▶ _PASSAGE PROVIDED_:
Content starts

Actions Overview

Actions are how you change game state in martini-kit. They are the bridge between player input and state mutations.

What is an Action?

An action is a named, typed function that modifies state:

interface ActionDefinition<TState, TInput> {
  apply: (state: TState, context: ActionContext, input: TInput) => void;
}

Example:

actions: {
  move: {
    apply: (state, context, input: { x: number; y: number }) => {
      state.players[context.targetId].x = input.x;
      state.players[context.targetId].y = input.y;
    }
  }
}

Action Anatomy

Full Action Definition

actions: {
  actionName: {
    // Optional: Validate or transform input
    input?: (raw: any) => TInput,

    // Required: Mutate state
    apply: (state: TState, context: ActionContext, input: TInput) => void
  }
}

Apply Function Signature

apply: (
  state: TState,           // Current game state (mutable)
  context: ActionContext,  // Who submitted, who to affect, etc.
  input: TInput            // Action payload
) => void

Action Context

The most important parameter is context, which tells you who is involved:

interface ActionContext {
  playerId: string;   // Who called submitAction()

Content ends

▶ _THE DATA_:
Content starts

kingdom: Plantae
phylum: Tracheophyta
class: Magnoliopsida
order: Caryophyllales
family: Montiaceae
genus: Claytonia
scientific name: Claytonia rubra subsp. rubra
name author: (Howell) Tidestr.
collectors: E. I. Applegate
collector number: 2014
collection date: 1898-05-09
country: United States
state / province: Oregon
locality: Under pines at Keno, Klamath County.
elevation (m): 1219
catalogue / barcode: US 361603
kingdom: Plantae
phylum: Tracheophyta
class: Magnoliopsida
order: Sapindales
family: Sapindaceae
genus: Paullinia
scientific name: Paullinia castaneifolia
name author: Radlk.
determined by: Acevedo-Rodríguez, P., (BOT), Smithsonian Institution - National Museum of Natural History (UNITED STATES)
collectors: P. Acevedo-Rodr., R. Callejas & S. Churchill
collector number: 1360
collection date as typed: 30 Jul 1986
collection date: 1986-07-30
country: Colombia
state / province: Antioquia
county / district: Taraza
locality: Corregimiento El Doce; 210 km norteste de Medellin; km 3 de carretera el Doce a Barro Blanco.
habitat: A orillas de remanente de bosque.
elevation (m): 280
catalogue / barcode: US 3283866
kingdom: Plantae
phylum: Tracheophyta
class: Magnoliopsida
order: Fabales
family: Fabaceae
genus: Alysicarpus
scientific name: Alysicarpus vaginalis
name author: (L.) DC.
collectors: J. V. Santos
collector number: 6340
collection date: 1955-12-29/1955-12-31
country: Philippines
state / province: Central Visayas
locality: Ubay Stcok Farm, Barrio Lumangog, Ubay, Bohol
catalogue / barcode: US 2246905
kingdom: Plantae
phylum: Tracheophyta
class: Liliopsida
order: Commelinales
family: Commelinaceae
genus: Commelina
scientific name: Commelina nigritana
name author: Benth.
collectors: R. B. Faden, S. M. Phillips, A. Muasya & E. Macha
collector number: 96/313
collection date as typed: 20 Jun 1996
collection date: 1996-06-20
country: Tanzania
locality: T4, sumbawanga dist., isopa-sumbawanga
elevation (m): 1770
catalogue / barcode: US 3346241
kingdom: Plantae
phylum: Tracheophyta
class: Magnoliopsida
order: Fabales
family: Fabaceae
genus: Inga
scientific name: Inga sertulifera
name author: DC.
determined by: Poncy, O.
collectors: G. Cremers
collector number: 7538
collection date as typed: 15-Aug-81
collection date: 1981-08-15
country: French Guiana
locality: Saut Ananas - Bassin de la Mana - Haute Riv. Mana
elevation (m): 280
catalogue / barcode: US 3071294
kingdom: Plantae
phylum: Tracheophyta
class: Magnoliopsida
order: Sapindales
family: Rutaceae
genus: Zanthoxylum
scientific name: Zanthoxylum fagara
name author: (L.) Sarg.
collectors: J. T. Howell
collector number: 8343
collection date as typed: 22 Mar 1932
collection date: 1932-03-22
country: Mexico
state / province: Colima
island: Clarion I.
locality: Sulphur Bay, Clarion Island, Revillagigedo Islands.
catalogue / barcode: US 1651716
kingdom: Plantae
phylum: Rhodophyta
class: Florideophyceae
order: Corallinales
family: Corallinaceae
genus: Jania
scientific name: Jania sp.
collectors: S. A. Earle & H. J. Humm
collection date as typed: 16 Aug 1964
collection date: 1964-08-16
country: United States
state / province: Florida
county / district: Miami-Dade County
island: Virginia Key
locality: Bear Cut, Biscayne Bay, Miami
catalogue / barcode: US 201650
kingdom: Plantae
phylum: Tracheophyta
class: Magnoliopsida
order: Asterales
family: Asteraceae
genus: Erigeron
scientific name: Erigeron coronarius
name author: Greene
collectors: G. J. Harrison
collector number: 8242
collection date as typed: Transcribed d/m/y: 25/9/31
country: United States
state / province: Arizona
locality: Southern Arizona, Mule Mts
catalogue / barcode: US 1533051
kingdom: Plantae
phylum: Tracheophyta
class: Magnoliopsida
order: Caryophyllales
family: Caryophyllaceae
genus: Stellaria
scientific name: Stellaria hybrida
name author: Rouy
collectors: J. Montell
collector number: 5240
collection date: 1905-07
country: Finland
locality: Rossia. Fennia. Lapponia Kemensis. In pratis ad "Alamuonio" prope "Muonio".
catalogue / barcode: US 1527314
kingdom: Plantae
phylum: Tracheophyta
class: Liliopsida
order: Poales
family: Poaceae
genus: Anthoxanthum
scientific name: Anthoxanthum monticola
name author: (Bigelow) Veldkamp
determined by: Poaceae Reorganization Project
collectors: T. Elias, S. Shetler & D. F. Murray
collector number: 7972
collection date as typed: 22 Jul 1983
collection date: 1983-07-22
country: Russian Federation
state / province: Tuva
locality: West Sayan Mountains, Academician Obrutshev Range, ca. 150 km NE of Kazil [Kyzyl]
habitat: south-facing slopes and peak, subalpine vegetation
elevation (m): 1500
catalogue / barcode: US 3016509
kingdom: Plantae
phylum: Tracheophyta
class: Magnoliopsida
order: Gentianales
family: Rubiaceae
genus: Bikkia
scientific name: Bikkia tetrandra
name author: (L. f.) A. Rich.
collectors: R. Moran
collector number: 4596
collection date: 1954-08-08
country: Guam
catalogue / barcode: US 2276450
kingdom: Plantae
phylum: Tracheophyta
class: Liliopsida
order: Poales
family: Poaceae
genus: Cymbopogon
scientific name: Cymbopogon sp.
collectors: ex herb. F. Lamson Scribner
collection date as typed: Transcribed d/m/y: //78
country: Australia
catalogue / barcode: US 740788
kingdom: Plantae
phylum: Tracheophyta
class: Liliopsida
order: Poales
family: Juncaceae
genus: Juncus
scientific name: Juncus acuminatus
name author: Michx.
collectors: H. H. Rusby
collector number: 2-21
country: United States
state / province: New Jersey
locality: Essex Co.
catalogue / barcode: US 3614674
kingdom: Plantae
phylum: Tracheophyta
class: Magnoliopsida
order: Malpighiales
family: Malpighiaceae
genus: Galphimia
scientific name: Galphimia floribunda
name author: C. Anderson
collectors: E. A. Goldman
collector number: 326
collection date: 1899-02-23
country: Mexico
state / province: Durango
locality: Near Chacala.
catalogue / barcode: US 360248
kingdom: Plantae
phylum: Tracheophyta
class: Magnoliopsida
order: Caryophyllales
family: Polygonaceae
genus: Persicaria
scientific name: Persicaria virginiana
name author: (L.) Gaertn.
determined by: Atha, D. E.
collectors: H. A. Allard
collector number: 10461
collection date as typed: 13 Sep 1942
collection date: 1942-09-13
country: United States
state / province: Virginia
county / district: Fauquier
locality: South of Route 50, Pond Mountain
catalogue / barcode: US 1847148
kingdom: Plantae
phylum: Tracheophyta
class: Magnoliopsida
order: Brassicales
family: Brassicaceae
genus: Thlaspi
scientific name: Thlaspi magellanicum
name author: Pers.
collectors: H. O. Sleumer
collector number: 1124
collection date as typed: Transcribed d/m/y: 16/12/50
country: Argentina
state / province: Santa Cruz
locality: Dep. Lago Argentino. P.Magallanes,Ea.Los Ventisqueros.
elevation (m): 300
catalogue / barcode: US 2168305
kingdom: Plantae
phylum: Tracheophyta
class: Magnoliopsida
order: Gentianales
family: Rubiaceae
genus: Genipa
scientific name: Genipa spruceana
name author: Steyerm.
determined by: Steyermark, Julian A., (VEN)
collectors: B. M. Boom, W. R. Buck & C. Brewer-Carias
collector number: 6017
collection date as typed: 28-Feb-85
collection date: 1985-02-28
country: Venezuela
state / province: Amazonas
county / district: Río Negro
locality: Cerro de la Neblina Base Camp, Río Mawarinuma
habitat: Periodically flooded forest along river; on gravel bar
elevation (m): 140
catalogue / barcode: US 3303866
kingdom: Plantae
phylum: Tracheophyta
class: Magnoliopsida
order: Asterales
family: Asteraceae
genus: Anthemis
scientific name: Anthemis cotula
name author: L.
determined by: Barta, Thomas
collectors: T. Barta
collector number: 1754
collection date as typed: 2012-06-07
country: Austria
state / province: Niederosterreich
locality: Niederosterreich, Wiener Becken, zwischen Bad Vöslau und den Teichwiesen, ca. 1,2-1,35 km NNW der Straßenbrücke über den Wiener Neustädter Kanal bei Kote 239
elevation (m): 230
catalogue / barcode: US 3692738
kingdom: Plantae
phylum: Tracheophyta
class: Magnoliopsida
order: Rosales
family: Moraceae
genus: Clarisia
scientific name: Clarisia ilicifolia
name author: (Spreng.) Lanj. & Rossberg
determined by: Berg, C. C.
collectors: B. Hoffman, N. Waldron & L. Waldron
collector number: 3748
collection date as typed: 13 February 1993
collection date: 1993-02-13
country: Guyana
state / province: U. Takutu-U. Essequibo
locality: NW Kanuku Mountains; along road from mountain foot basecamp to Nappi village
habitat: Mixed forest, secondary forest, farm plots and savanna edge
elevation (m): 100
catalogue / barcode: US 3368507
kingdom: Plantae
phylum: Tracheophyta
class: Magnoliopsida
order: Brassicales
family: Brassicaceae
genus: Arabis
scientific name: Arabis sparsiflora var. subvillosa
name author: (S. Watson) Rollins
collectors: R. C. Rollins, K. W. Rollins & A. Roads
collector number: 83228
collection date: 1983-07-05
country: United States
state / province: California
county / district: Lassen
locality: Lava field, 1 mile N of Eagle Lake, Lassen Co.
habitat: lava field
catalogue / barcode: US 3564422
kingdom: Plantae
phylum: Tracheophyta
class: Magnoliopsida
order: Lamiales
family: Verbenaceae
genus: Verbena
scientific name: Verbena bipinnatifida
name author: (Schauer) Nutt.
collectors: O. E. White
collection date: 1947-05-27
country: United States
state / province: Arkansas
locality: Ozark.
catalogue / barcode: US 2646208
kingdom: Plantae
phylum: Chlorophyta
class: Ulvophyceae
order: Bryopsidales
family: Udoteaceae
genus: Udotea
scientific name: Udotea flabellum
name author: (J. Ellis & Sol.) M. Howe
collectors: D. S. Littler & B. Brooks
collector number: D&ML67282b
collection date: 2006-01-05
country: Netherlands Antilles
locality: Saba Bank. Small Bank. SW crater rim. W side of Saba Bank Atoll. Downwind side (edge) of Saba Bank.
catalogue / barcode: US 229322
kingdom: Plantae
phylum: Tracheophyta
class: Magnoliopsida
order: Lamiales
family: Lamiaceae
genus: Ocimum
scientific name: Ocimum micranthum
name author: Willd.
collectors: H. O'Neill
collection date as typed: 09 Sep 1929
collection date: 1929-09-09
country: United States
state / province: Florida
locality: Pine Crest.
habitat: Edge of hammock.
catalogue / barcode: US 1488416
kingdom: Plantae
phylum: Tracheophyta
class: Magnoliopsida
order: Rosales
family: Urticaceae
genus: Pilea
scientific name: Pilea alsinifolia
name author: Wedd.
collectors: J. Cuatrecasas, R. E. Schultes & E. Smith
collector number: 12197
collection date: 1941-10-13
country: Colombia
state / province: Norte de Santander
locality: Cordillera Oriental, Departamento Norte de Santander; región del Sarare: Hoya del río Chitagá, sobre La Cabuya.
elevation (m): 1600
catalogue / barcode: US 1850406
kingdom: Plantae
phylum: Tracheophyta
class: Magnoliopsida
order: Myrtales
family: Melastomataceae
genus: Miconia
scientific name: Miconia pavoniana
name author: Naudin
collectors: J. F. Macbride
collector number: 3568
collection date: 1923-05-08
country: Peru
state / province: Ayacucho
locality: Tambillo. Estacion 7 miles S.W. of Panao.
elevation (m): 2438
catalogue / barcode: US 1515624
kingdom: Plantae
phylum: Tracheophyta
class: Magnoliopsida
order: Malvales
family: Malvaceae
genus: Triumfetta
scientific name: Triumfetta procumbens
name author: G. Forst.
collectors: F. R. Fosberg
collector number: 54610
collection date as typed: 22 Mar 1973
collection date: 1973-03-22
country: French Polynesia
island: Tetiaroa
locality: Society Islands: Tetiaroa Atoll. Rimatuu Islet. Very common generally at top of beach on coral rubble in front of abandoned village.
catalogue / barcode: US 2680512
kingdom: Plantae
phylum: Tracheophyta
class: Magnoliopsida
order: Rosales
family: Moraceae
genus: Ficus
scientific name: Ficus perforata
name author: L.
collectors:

Content ends

▶ _PROBLEMS TO WORK ON_:
(a) In the actions overview, which part of an action definition is marked as required?
(b) Please transcribe the part of the actions overview that opens with the words containing "Apply Function Signature" and closes with "Who called submitAction()".
The material has no connection to the actions overview.

▶ _ANSWERS FOR THIS EXERCISE_:
(a) The apply function, which mutates state, is required.

(b)
Apply Function Signature

apply: (
  state: TState,           // Current game state (mutable)
  context: ActionContext,  // Who submitted, who to affect, etc.
  input: TInput            // Action payload
) => void

Action Context

The most important parameter is context, which tells you who is involved:

interface ActionContext {
  playerId: string;   // Who called submitAction()